Je n'ai pas vraiment de langue ni de style, tout ce que je fais sort de mon moi à moi, mois après mois
november 26th 2022 - january 14th 2023


This year 2022 marks the 20th anniversary of Erik Dietman's death. We are dedicating a new solo exhibition to him. We have asked Catherine Grenier for a personal text, 28 years after having curated his monographic exhibition at the Centre Pompidou.

Les cocus du vieil art moderne/The cuckolds of antiquated modern art 

Erik Dietman's personality is fascinating for its paradoxical originality: this way of being both a fierce anti-traditionalist and someone who appreciates the mastery of drawing as fundamental, or someone who evolved within intellectual circles and debates all while managing offbeat humor and self-mockery. Dietman was one of the few artists of his generation who dared to admit that he respected Salvador Dalí's art. This is not surprising if one considers the boldness and the taste for provocation that his own works show, especially in the resounding relationship they have with the history of the avant-gardes. "Dali is a great writer, he proclaimed: reread Les cocus du vieil art moderne/The cuckolds of antiquated modern art .." A well chosen title made to please him; indeed, he whose successive periods can be read as a commentary on modern art expressed in the style of Jérôme Bosch... Never ceasing to blur the lines and combine a very solid, scholarly background with a carnivalesque spirit, he declared to those who wanted to listen: "The bad paintings are the ones that are good". 

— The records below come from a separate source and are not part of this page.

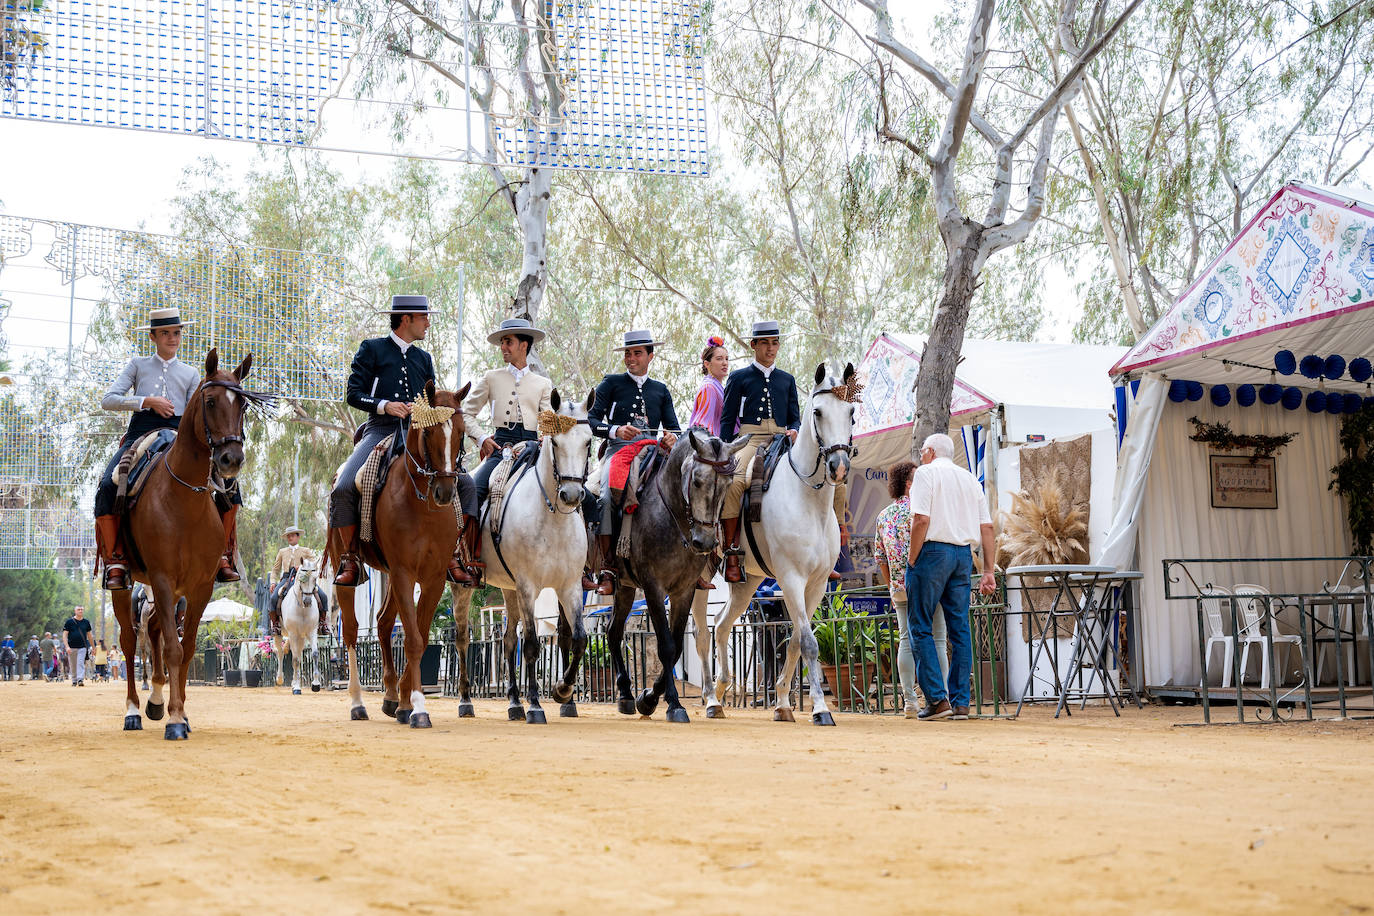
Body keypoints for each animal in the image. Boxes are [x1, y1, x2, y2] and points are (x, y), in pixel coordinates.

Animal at [111, 347, 261, 741]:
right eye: (210, 401)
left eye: (243, 404)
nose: (231, 459)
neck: (183, 500)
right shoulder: (163, 580)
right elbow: (173, 650)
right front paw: (175, 720)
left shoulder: (200, 586)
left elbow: (187, 648)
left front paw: (179, 712)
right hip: (124, 586)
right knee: (131, 642)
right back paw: (133, 711)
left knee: (154, 634)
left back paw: (156, 702)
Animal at [274, 560, 325, 694]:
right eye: (301, 580)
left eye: (315, 579)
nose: (307, 601)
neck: (302, 608)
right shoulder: (293, 634)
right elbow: (295, 659)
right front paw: (297, 687)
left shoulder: (312, 632)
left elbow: (315, 654)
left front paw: (316, 684)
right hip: (279, 634)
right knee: (280, 652)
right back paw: (280, 679)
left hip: (301, 637)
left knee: (298, 652)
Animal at [328, 379, 472, 730]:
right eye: (428, 431)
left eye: (461, 432)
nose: (445, 492)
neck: (423, 505)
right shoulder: (405, 572)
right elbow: (414, 639)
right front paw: (418, 708)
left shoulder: (433, 577)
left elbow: (417, 634)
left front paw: (406, 703)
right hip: (349, 573)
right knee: (351, 632)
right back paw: (357, 703)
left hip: (391, 575)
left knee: (381, 623)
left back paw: (392, 697)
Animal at [456, 387, 596, 725]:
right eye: (555, 442)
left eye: (588, 442)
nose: (572, 495)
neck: (553, 519)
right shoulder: (529, 586)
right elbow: (532, 645)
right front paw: (535, 705)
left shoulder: (570, 586)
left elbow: (578, 638)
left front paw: (562, 691)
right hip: (463, 587)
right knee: (463, 638)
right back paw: (466, 700)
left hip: (509, 590)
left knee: (507, 641)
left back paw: (514, 703)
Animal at [697, 362, 857, 725]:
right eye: (818, 411)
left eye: (851, 412)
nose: (839, 468)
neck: (808, 501)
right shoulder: (790, 579)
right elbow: (809, 643)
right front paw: (820, 709)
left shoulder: (816, 585)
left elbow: (796, 641)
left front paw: (783, 704)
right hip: (698, 580)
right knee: (700, 634)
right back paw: (709, 698)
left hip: (746, 582)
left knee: (722, 625)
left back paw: (723, 690)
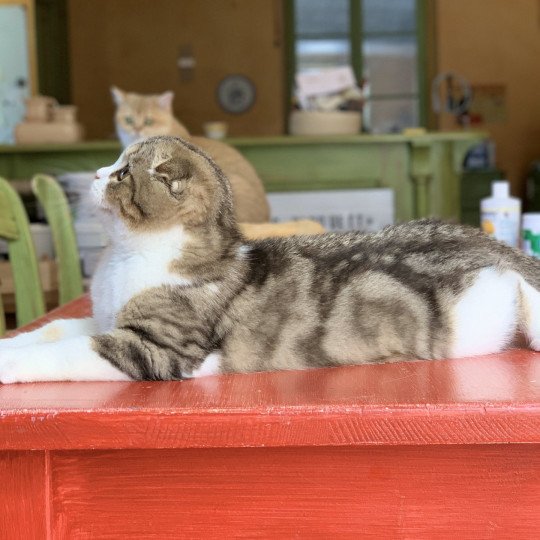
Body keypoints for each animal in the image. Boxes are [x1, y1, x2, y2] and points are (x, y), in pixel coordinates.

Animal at [0, 136, 536, 384]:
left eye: (122, 173)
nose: (94, 173)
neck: (124, 256)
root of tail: (486, 243)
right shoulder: (105, 319)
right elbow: (51, 329)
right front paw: (10, 344)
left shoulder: (155, 347)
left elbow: (65, 352)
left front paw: (12, 367)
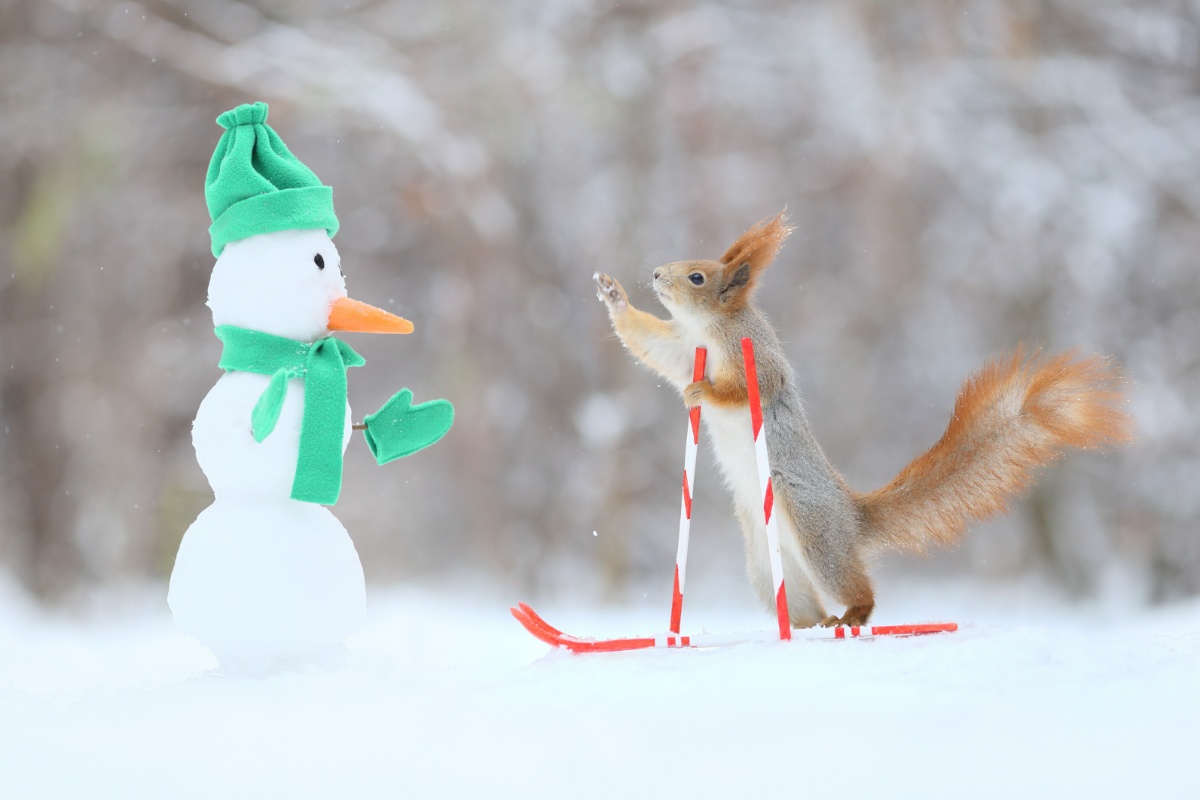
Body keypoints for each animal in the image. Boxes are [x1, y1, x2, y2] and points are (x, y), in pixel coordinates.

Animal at [592, 209, 1132, 628]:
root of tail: (852, 517)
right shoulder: (683, 349)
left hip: (814, 532)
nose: (656, 274)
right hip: (769, 561)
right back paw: (812, 625)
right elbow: (650, 344)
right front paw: (612, 295)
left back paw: (851, 616)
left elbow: (747, 391)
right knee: (798, 600)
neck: (708, 328)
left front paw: (702, 392)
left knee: (856, 587)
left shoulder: (755, 358)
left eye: (698, 277)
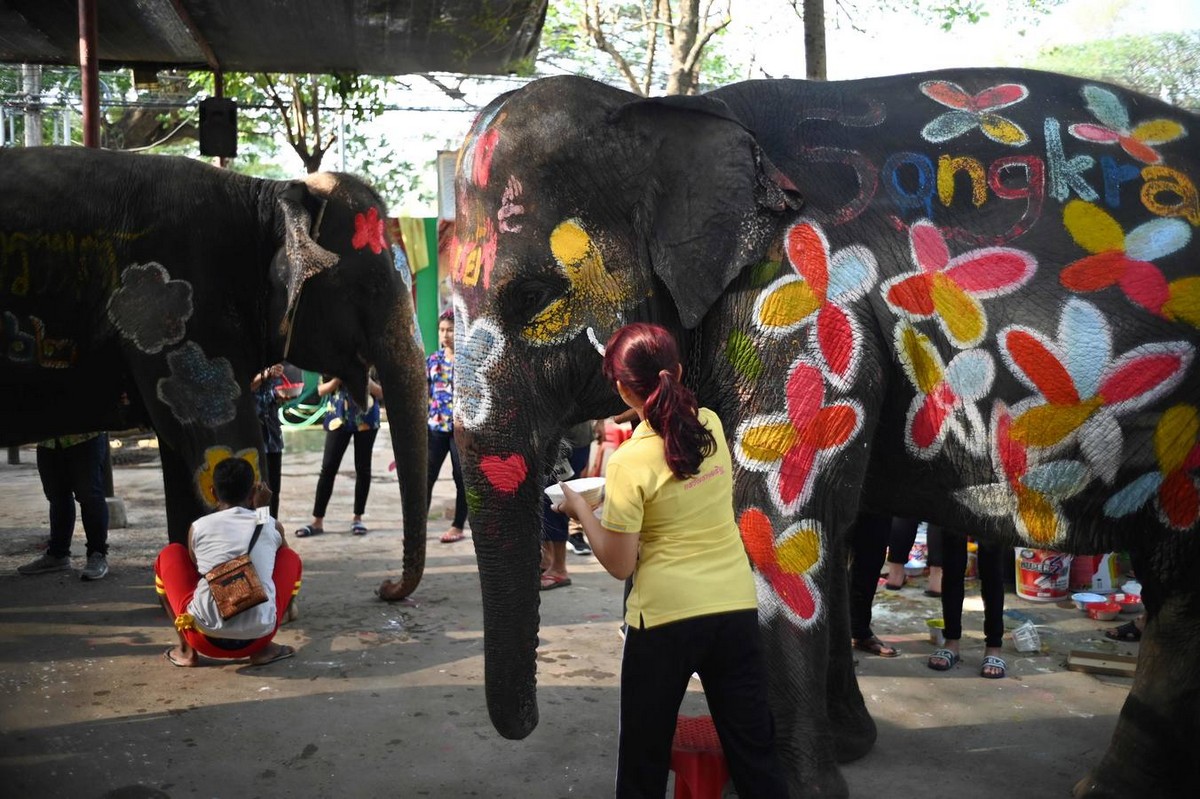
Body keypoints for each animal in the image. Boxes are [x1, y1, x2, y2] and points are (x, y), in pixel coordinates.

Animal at [0, 147, 429, 597]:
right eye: (371, 286)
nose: (384, 587)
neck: (264, 197)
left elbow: (185, 453)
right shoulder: (175, 310)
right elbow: (227, 443)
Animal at [451, 69, 1200, 796]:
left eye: (533, 297)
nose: (525, 723)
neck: (686, 111)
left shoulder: (801, 301)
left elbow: (774, 517)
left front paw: (796, 783)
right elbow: (829, 525)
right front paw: (850, 747)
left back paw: (1102, 788)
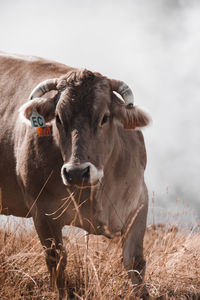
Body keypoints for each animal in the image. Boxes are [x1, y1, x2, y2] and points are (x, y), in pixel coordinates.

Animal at [0, 52, 150, 298]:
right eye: (59, 118)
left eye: (104, 117)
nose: (77, 172)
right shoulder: (42, 211)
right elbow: (57, 259)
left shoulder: (139, 203)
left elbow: (135, 261)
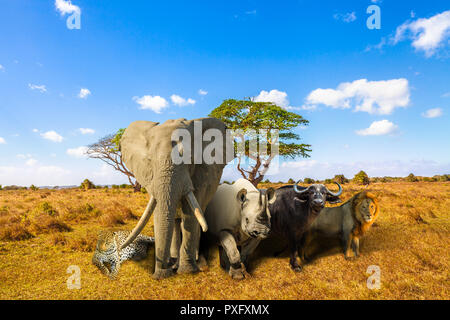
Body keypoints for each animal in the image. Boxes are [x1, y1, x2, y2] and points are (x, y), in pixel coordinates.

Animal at [118, 118, 234, 280]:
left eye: (190, 159)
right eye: (150, 160)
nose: (158, 276)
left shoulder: (201, 176)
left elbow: (190, 215)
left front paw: (187, 271)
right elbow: (158, 213)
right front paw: (165, 272)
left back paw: (197, 262)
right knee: (175, 222)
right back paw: (174, 263)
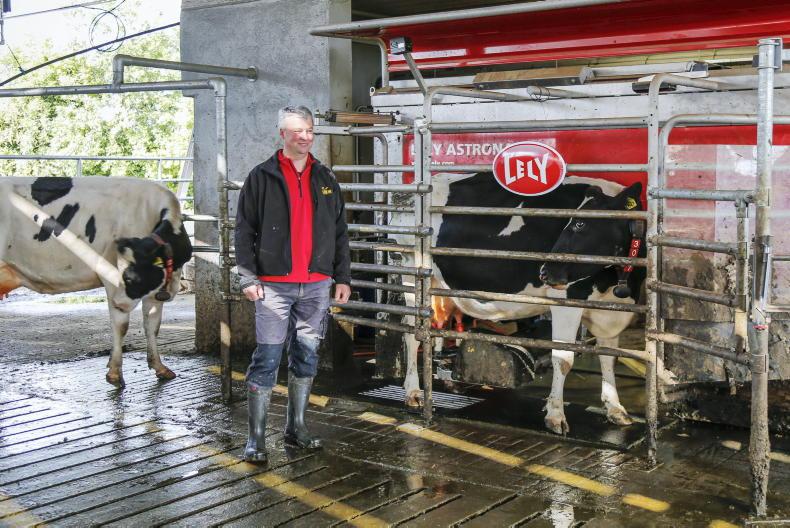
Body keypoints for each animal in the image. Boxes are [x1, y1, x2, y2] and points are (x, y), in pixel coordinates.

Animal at [0, 176, 193, 387]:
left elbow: (152, 326)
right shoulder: (110, 278)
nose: (119, 303)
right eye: (122, 274)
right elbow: (122, 326)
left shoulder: (156, 292)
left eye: (132, 277)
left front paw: (160, 367)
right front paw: (115, 372)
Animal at [395, 172, 645, 435]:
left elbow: (609, 356)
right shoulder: (565, 302)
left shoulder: (611, 311)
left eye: (580, 224)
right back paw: (413, 393)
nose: (545, 271)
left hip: (441, 288)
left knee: (437, 327)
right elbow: (563, 359)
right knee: (412, 333)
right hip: (412, 271)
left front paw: (615, 409)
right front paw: (556, 415)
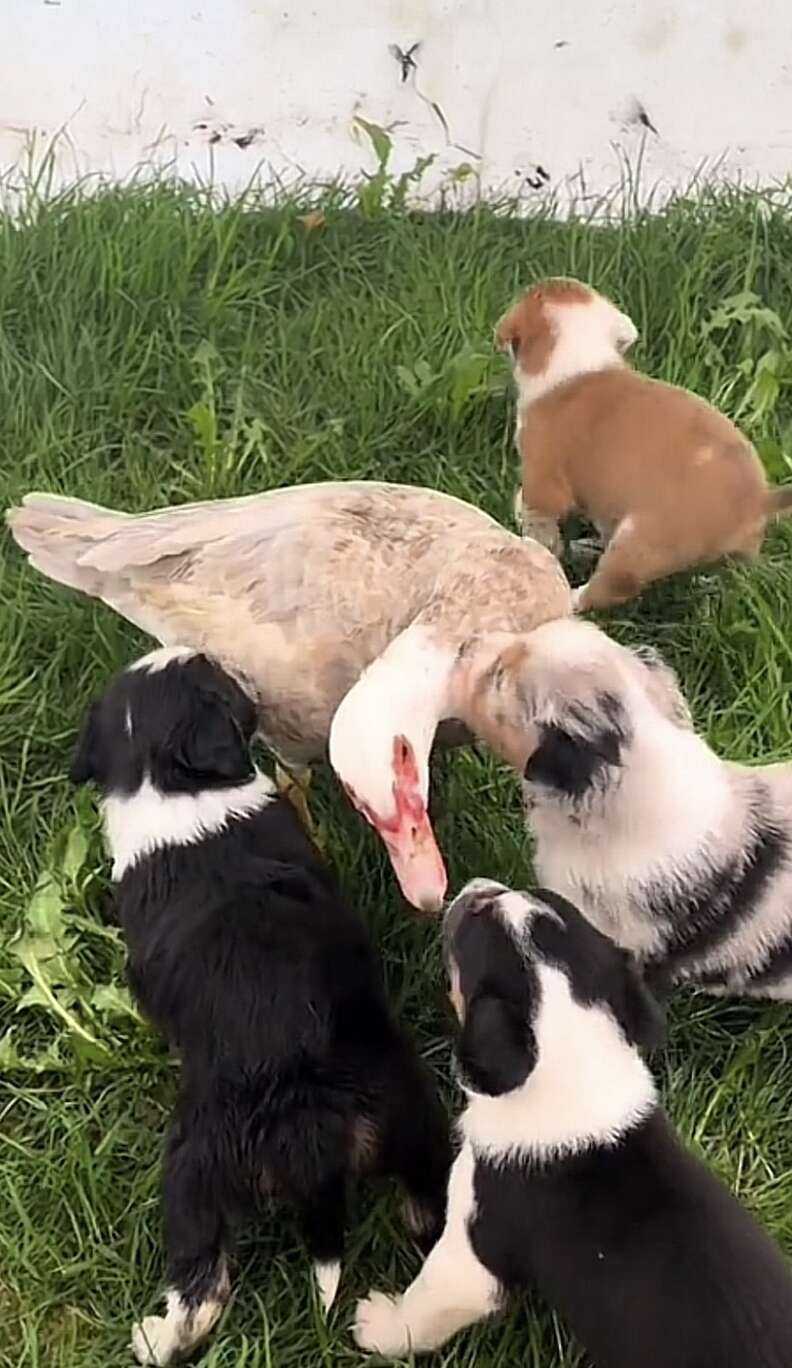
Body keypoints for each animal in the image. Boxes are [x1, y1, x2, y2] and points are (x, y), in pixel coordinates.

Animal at [71, 645, 456, 1362]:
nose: (222, 662)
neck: (167, 781)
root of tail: (305, 1122)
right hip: (405, 1106)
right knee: (427, 1200)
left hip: (192, 1168)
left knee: (200, 1285)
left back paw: (153, 1338)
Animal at [355, 875, 792, 1368]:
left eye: (476, 917)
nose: (478, 885)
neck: (575, 1051)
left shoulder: (471, 1256)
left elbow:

A personality all his own, what we call "unclassifiable", Dietman never renounced the radical nature characteristic of the avant-gardes. But he allowed himself the biggest imagination and total freedom, in his judgments as in his work. "In Dalí's good paintings, there are twenty five different images", he cheered. He too cultivated this abundance of mutable images, was not bothered by the ambiguity of loose forms and was fond of culinary analogies... Present in sculpture, his interest for double images and multiple allusions was expressed most notably in his drawings. Opus, Oh puce, aux Puces is a remarkable collection of 70 double-sided drawings that come one after another like a long sentence with multiple twists.  An inexhaustible poem in the form of an illustrated diary, which captures those little moments when the creative spirit comes alive, fades away, bounces back, gets lost, finds its way again... He creates a series of notations in his image: inventive, burlesque, funny, sometimes on the edge, fragile, grating, then smiling and tender. 

Dietman was an unabashed portly giant, a volcano that, under pressure from his emotions and anxieties, could erupt from one moment to the next, but also someone with a sharp and demanding intelligence. All of this infuses his entire body of work. "I like to pay tribute to attitudes", explained the artist to justify his demand for coherence, and even symbiosis between the personality of the artist and his work. This is how he was able to be friends with creators with aesthetics as different as those of Roman Opalka and Roland Topor, and admire at the same time Rabelais, Joyce, Duchamp, Picabia and Dalí. Dietman even saved "the senile Dalí" from hell by saying with insolence: "Becoming mad really is the great masterpiece, I can’t wait for this moment!" The artist passed away before reaching that moment, but he had already conceived his great masterpiece, modeled for us from the raw material of his life, his experiences and his imagination.